**Task to carry out**
Rewrite the listing below as a Markdown table with the columns "Row" and "Line," numbering each row and skipping blank lines. Leave the pictures out.

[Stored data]
__________________________________________________
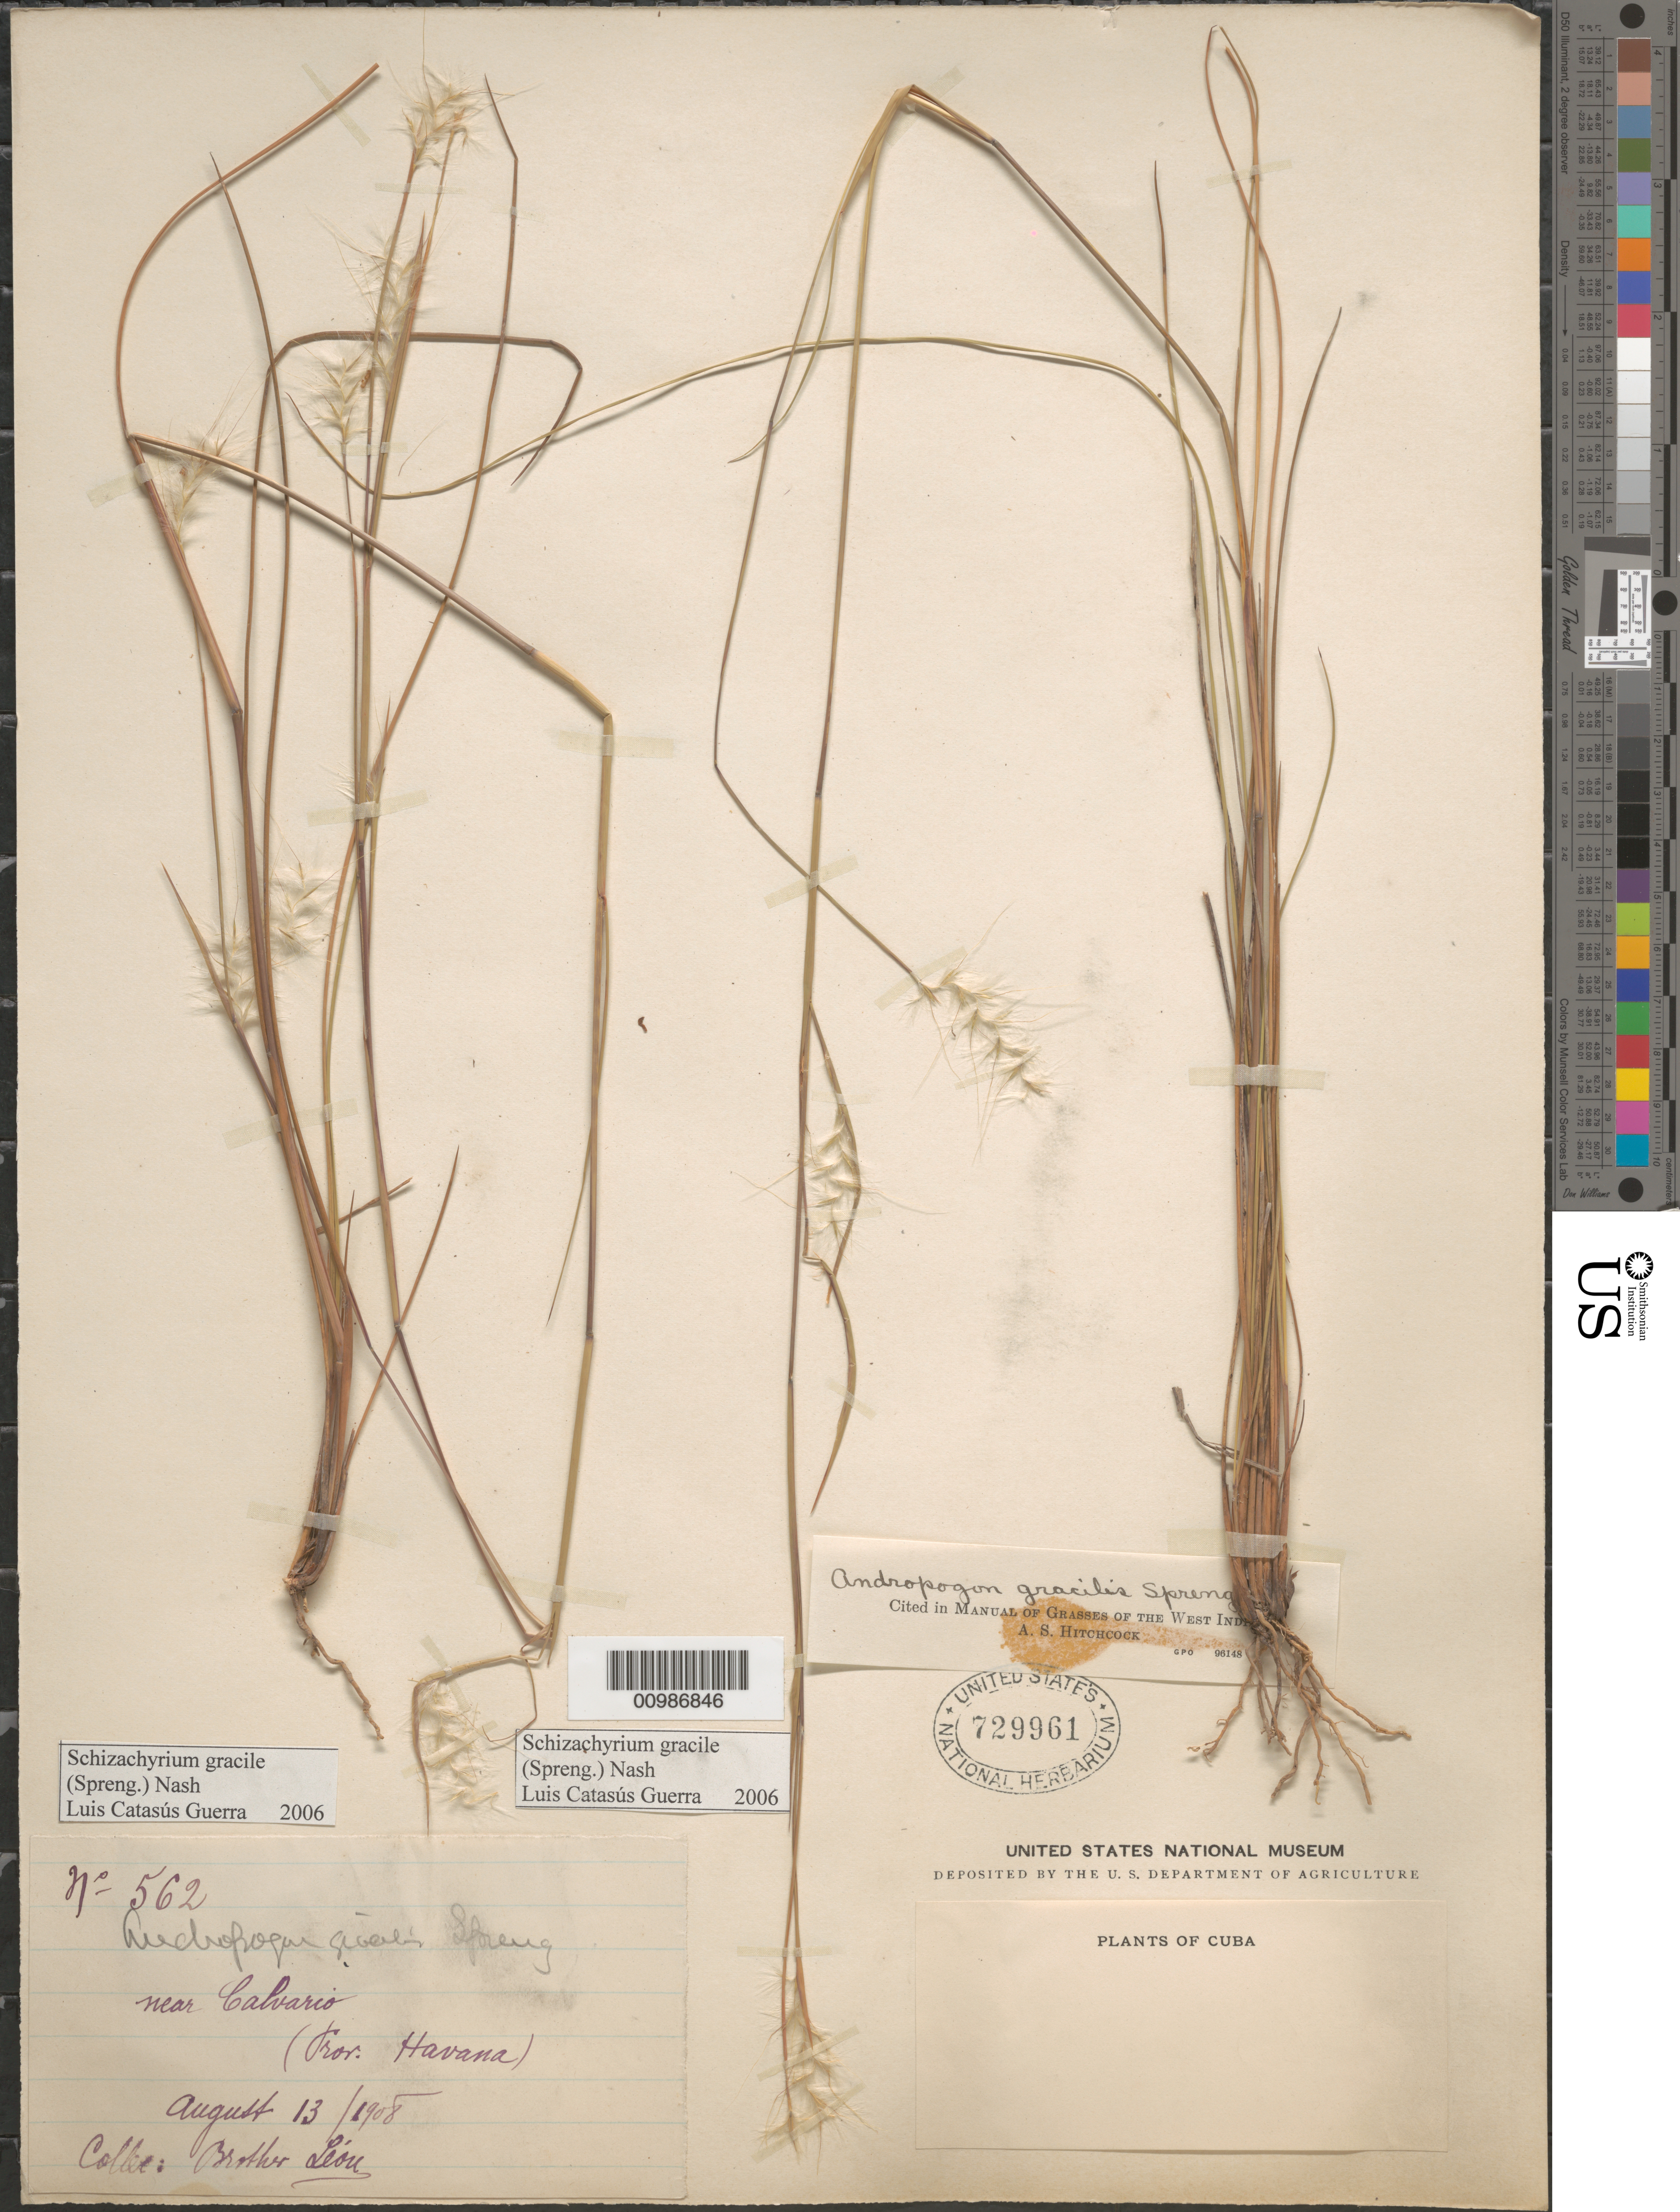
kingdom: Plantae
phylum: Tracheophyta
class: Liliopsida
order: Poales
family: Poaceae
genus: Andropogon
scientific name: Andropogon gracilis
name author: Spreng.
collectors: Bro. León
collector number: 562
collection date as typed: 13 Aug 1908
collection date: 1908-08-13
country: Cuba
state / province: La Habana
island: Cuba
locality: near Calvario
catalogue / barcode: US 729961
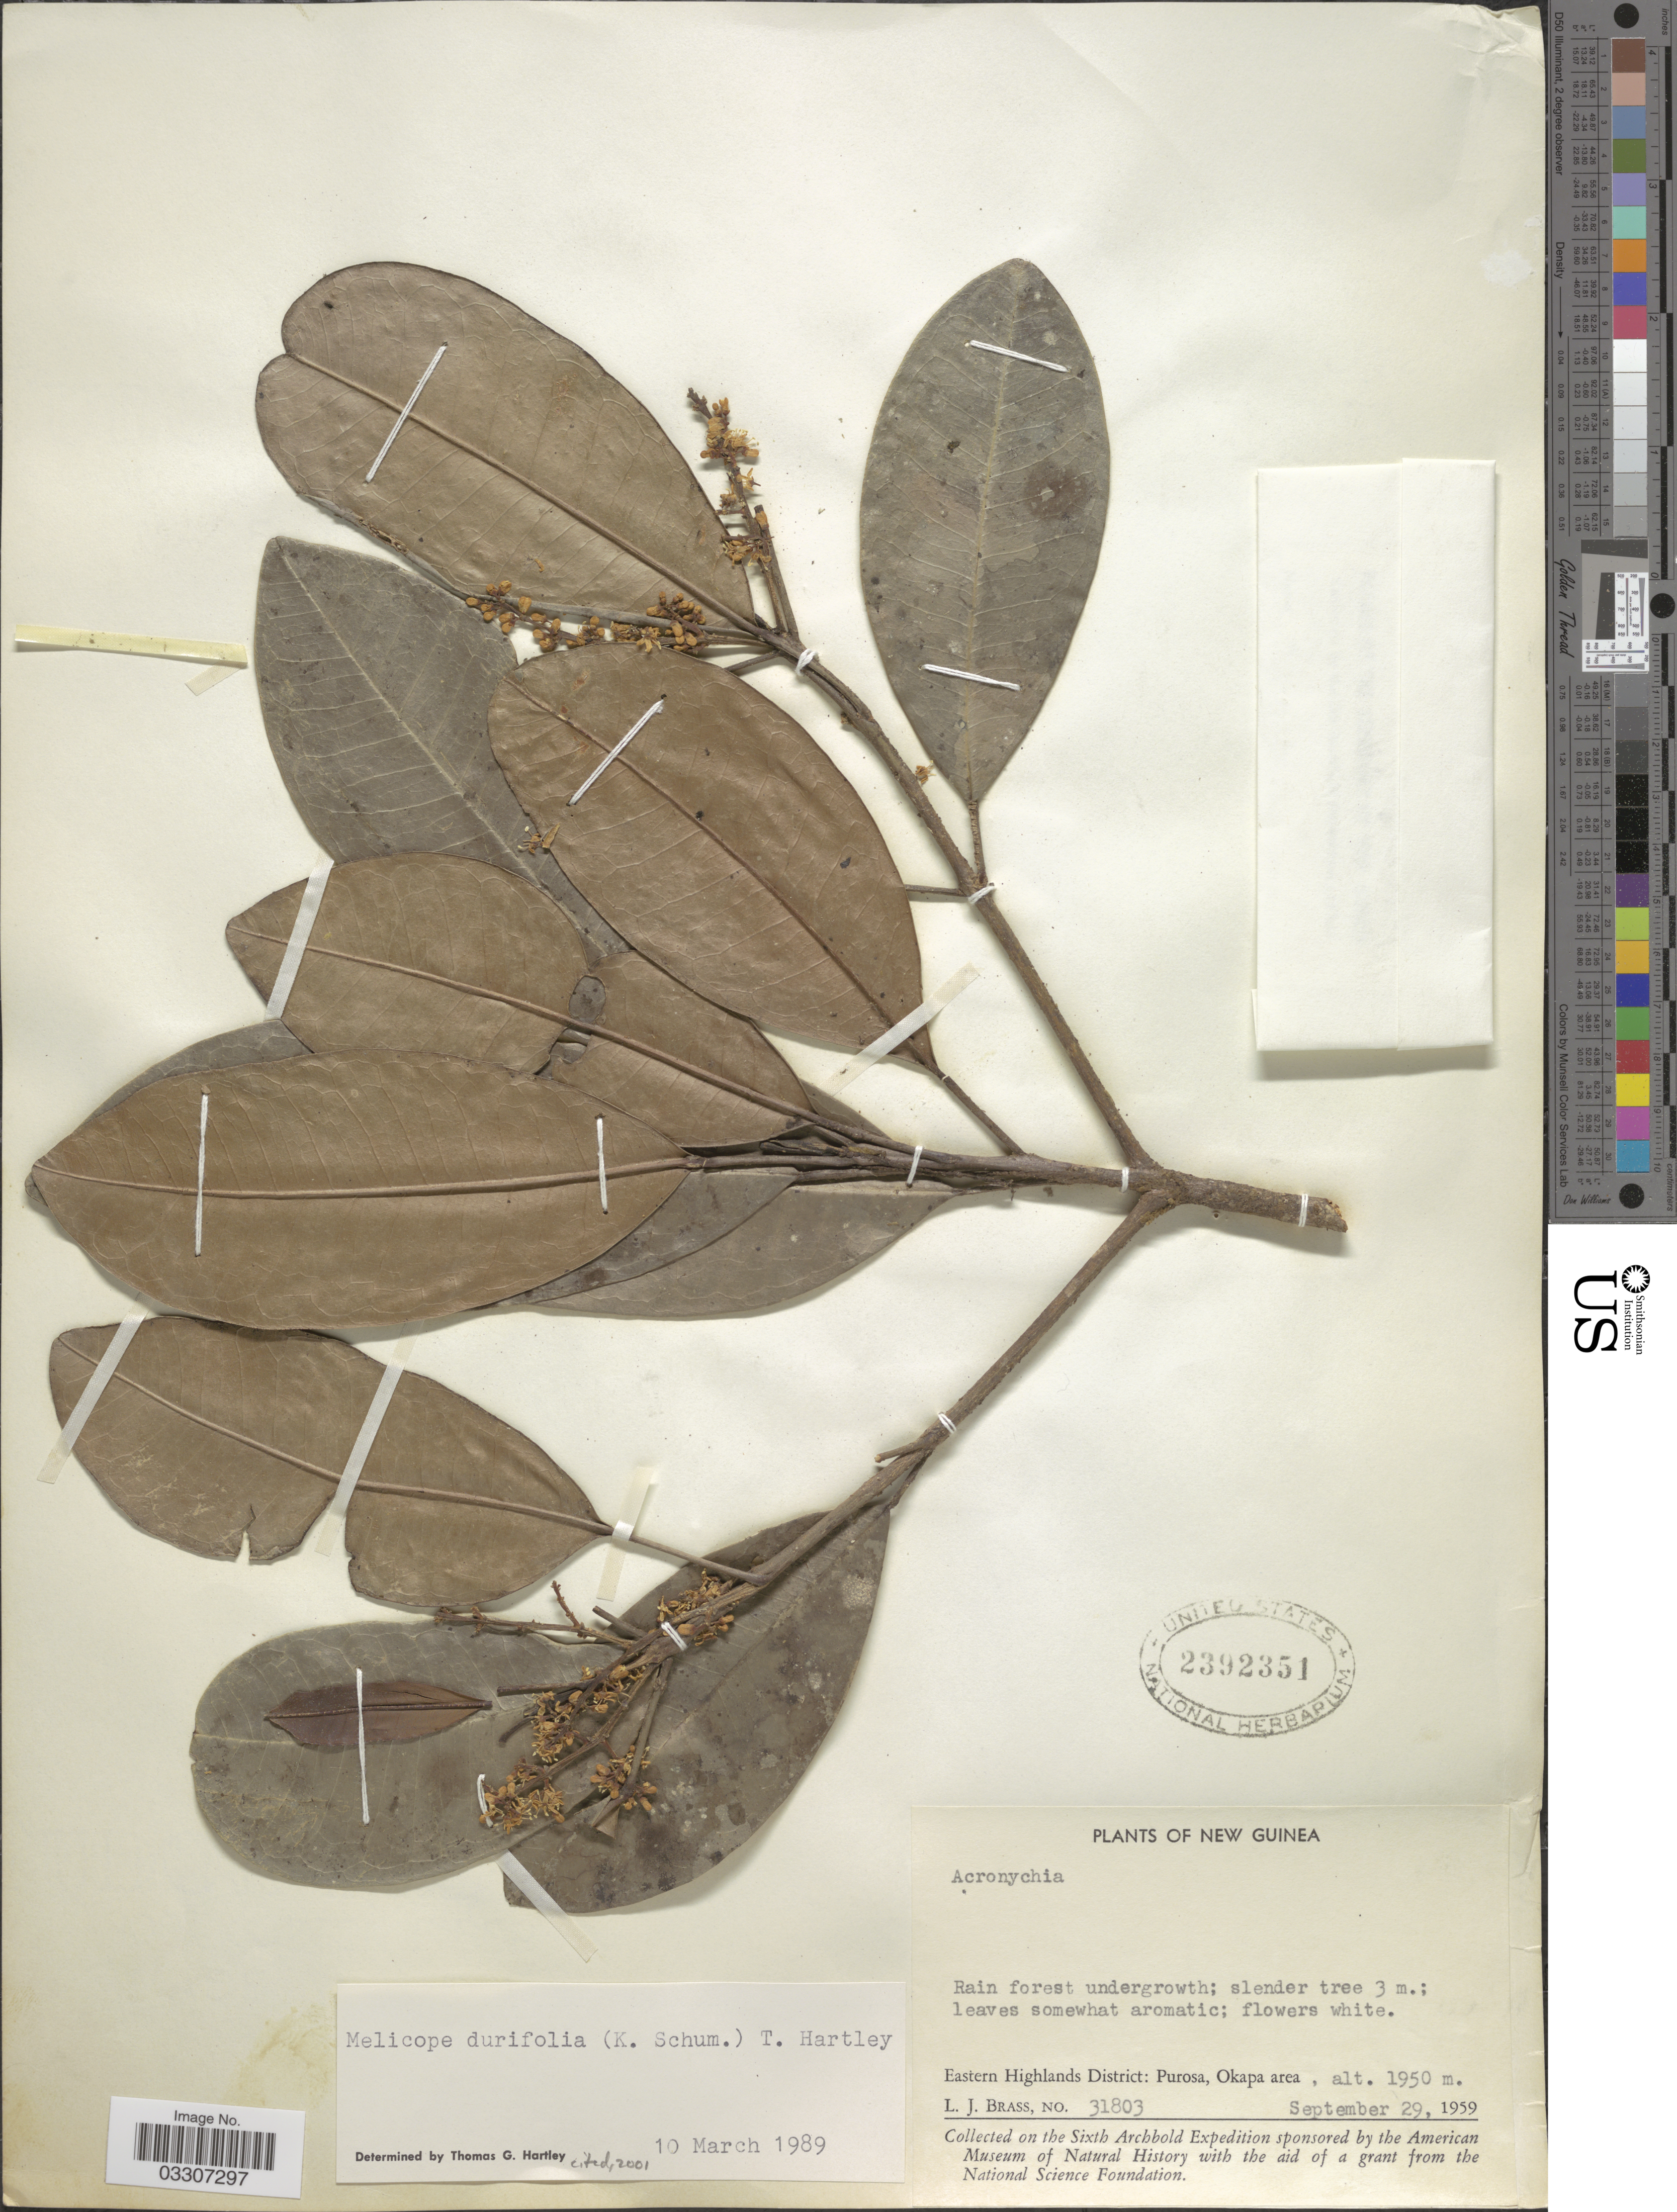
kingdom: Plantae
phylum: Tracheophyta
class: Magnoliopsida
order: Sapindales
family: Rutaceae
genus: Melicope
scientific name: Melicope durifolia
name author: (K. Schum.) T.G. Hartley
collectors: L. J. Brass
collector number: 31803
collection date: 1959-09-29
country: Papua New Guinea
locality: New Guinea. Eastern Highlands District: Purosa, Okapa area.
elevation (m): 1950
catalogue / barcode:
__________________________________________________
**Written response**
| Row | Line |
|---|---|
| 1 | kingdom: Plantae |
| 2 | phylum: Tracheophyta |
| 3 | class: Liliopsida |
| 4 | order: Poales |
| 5 | family: Poaceae |
| 6 | genus: Andropogon |
| 7 | scientific name: Andropogon gracilis |
| 8 | name author: Spreng. |
| 9 | collectors: Bro. León |
| 10 | collector number: 562 |
| 11 | collection date as typed: 13 Aug 1908 |
| 12 | collection date: 1908-08-13 |
| 13 | country: Cuba |
| 14 | state / province: La Habana |
| 15 | island: Cuba |
| 16 | locality: near Calvario |
| 17 | catalogue / barcode: US 729961 |
| 18 | kingdom: Plantae |
| 19 | phylum: Tracheophyta |
| 20 | class: Magnoliopsida |
| 21 | order: Sapindales |
| 22 | family: Rutaceae |
| 23 | genus: Melicope |
| 24 | scientific name: Melicope durifolia |
| 25 | name author: (K. Schum.) T.G. Hartley |
| 26 | collectors: L. J. Brass |
| 27 | collector number: 31803 |
| 28 | collection date: 1959-09-29 |
| 29 | country: Papua New Guinea |
| 30 | locality: New Guinea. Eastern Highlands District: Purosa, Okapa area. |
| 31 | elevation (m): 1950 |
| 32 | catalogue / barcode: |